Even Brussels, Belgium is Melting Pot

Ben Wade ’17 – Thursday was the first full day in Brussels, and it didn’t disappoint at all. After getting into the city fairly late last night, it was nice to get the chance to sleep in and relax a bit this morning. However, we couldn’t rest for too long, as we had a whole new city to explore and only three days to do it. Besides, looking out our hotel windows at all the different food options in the main square meant that we couldn’t stay in bed for too long.

The only scheduled event today set the tone for the rest of our day, and sort of underscored something I noticed in Frankfurt. Our trip to the European Council was filled with a diversity that I have never experienced before and that also surprised a couple other guys in the trip. In our travels today, we saw the words “European Parliament” written in 24 different languages; our presenter at the Council spoke at least 5 languages and probably could have defended himself in several more; our dinner was a choice between Ethiopian or Senegalese cuisine, decided only after walking past Greek, Indian, and Indonesian restaurants.

Walking around today showed me that the term “melting pot” cannot just be used to describe the U.S. Today, I talked to an Irishman who spoke very accented Dutch, German, and English about how Chelsea was better than Paris St. Germaine (soccer, btw). Earlier, I asked for pouille mafa (spiced chicken) in a Senegalese restaurant from a waiter who only spoke French, albeit with a little help from Professors Byun and Hollander. Though these cultures and people are very distinct, there is no denying that they mix together in this city and others across Europe. Thinking of America as the only place where cultures come together is simply closed-minded to the entire world around us.
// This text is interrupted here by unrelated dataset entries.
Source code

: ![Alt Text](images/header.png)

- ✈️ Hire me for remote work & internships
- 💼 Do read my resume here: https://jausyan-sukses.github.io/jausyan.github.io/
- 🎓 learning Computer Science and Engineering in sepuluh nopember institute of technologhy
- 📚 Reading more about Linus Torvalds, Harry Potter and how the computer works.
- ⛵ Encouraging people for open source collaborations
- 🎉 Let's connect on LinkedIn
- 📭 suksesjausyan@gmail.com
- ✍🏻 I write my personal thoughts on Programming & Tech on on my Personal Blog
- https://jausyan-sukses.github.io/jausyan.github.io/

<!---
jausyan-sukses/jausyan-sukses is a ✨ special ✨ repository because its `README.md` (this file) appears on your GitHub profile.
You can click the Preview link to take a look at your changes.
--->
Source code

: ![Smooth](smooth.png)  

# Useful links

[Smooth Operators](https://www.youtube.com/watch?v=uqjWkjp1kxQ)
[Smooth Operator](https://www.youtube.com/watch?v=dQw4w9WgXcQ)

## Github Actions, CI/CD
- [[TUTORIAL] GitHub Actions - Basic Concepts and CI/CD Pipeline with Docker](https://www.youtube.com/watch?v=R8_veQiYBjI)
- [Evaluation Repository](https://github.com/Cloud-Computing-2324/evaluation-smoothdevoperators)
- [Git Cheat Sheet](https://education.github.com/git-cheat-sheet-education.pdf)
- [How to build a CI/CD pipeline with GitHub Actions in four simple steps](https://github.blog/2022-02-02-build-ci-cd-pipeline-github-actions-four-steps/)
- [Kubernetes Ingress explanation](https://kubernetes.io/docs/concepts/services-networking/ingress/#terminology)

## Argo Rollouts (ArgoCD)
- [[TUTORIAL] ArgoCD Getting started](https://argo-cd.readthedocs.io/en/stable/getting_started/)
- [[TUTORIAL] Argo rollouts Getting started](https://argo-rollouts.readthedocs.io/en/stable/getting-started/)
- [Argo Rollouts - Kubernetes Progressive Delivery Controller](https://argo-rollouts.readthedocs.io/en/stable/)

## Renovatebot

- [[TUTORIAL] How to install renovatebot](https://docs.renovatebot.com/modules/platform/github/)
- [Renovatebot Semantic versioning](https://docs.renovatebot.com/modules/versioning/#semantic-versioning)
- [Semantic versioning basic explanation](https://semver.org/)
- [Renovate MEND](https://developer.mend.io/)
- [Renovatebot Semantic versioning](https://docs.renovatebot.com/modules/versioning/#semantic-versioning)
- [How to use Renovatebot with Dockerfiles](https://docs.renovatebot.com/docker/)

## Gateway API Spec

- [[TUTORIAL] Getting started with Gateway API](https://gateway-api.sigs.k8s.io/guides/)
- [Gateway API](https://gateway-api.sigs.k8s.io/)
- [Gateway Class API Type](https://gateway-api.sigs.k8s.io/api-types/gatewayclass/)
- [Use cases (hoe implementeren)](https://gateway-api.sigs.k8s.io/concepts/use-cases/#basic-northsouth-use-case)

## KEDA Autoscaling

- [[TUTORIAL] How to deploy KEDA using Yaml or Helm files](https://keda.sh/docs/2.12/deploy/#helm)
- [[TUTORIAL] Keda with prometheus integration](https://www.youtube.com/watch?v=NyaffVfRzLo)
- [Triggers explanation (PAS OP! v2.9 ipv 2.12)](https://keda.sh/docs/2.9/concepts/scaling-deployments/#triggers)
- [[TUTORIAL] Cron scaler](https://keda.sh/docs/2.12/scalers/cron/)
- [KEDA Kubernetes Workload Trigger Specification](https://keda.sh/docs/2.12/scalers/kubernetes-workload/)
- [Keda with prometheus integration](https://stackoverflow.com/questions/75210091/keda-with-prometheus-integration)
Everything about this place is different from anything I’ve ever encountered: different people, different food, different architecture, and very different experiences. If anything this trip has taught me two things: everything in Europe is expensive (even using the bathroom) and it’s okay to be uncomfortable sometimes. Even though hamburgers and French fries are safe and familiar, you might find that you like spiced African chicken and döner kebab more, as a few of us found out. Though this experience is half over, I have loved every minute here and I’ll finish by giving out a huge shout-out to the Rogge Fund and Professors Hollander, Byun, and Mikek for making it possible.